──────── DOCUMENT SECTION ────────

**This Notebook will be used for the purpose of step by step drafting and implementing a SSM in python.**

Resources: https://arxiv.org/abs/2111.00396

It can be seen that an **SSM** is based on three variables that depend on time $t$:

- $x(t) \in \mathbb{C}^n$ represents the $n$ state variables,  
- $u(t) \in \mathbb{C}^m$ represents the $m$ state inputs,  
- $y(t) \in \mathbb{C}^p$ represents the $p$ outputs.

We can also see that it's made up of four learnable matrices: **A**, **B**, **C**, and **D**.

- $\mathbf{A} \in \mathbb{C}^{n \times n}$ is the state matrix (controlling the latent state $\mathbf{x}$),  
- $\mathbf{B} \in \mathbb{C}^{n \times m}$ is the control matrix,  
- $\mathbf{C} \in \mathbb{C}^{p \times n}$ is the output matrix,  
- $\mathbf{D} \in \mathbb{C}^{p \times m}$ is the command matrix.  

The above picture can be reduced to the following system of equations:

$$
\begin{aligned}
x'(t) &= \mathbf{A}x(t) + \mathbf{B}u(t) \\
y(t) &= \mathbf{C}x(t) + \mathbf{D}u(t)
\end{aligned}
$$



D is an instantaneous connection between input $u(t)$ and output $y(t)$, which when we want to discretize the SSM this is unrealistic so D is usually ommitted or $D = 0$.

$$
\begin{aligned}
x'(t) &= \mathbf{A}x(t) + \mathbf{B}u(t) \\
y(t) &= \mathbf{C}x(t) 
\end{aligned}
$$

The main challenge with implementing this model is discretization.

Also, from Albert GU paper, A must be replaced with HiPPO matrix for necessary improved accuracy.

https://arxiv.org/abs/2008.07669

──────── GIVEN DATA ────────

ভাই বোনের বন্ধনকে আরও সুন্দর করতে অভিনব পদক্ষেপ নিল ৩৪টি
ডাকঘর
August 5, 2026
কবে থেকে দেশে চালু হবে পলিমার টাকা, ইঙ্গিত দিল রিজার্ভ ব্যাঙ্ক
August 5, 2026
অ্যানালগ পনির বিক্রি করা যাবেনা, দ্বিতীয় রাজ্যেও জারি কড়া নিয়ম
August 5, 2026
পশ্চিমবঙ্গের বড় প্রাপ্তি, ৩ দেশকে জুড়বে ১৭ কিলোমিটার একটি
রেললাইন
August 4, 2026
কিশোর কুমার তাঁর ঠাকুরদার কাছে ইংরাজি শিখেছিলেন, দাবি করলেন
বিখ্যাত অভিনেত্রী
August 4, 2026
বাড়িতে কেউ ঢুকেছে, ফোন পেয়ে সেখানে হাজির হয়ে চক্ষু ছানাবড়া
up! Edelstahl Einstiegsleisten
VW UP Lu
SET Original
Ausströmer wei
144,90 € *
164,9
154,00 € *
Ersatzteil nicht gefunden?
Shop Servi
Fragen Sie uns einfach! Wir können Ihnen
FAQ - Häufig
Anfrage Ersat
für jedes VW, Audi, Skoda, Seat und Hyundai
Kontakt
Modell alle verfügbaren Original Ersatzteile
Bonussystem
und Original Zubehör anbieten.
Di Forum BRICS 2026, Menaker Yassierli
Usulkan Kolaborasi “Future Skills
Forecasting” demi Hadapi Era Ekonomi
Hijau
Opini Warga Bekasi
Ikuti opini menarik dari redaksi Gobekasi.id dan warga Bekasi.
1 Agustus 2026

────────

*STUDY QUESTIONS*.
1. Using the SSM notebook, explain in one to three sentences why the matrix D is usually omitted or set to zero.
2. Please answer these questions from the SSM notebook, marking each answer (a), (b) or (c) on its own line:
(a) How many learnable matrices make up an SSM?
(b) What is the main challenge in implementing the model?
(c) What must A be replaced with for improved accuracy?
The records have nothing to do with the SSM notebook.

*RESPONSES TO THE TASKS*.
1. D is an instantaneous connection between the input u(t) and the output y(t). When the SSM is discretized, that kind of connection is unrealistic, so D is usually omitted or set to zero.

2.
(a) Four: A, B, C, and D.
(b) Discretization.
(c) The HiPPO matrix.